#### What this task involves:
Copy out the whole listing exactly as written, leaving the pictures behind.

#### Provided data:
————

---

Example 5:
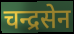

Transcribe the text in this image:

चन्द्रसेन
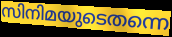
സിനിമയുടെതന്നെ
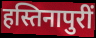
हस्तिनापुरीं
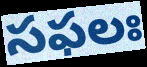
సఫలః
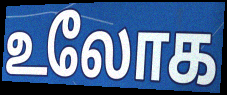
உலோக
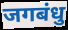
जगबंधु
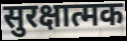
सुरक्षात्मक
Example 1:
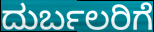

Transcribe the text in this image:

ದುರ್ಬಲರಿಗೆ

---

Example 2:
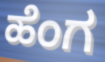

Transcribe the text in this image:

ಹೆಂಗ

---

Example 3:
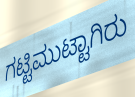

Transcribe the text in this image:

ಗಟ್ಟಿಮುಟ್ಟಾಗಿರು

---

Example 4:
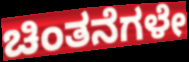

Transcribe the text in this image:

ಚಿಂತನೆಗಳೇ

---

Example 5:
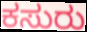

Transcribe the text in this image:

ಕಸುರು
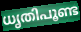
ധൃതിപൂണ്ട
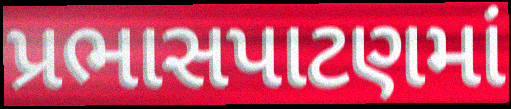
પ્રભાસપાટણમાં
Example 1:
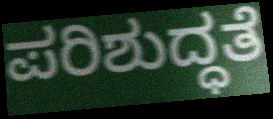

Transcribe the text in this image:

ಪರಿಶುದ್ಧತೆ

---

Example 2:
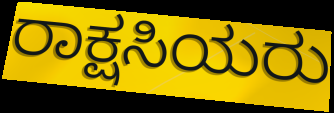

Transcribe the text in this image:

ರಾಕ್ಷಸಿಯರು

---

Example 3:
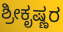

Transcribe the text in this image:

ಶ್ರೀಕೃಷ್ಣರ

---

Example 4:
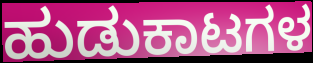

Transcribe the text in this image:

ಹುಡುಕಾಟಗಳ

————

#### Task response:
---

Example 5:

Transcribe the text in this image:

चन्द्रसेन
സിനിമയുടെതന്നെ
हस्तिनापुरीं
సఫలః
உலோக
जगबंधु
सुरक्षात्मक
Example 1:

Transcribe the text in this image:

ದುರ್ಬಲರಿಗೆ

---

Example 2:

Transcribe the text in this image:

ಹೆಂಗ

---

Example 3:

Transcribe the text in this image:

ಗಟ್ಟಿಮುಟ್ಟಾಗಿರು

---

Example 4:

Transcribe the text in this image:

ಚಿಂತನೆಗಳೇ

---

Example 5:

Transcribe the text in this image:

ಕಸುರು
ധൃതിപൂണ്ട
પ્રભાસપાટણમાં
Example 1:

Transcribe the text in this image:

ಪರಿಶುದ್ಧತೆ

---

Example 2:

Transcribe the text in this image:

ರಾಕ್ಷಸಿಯರು

---

Example 3:

Transcribe the text in this image:

ಶ್ರೀಕೃಷ್ಣರ

---

Example 4:

Transcribe the text in this image:

ಹುಡುಕಾಟಗಳ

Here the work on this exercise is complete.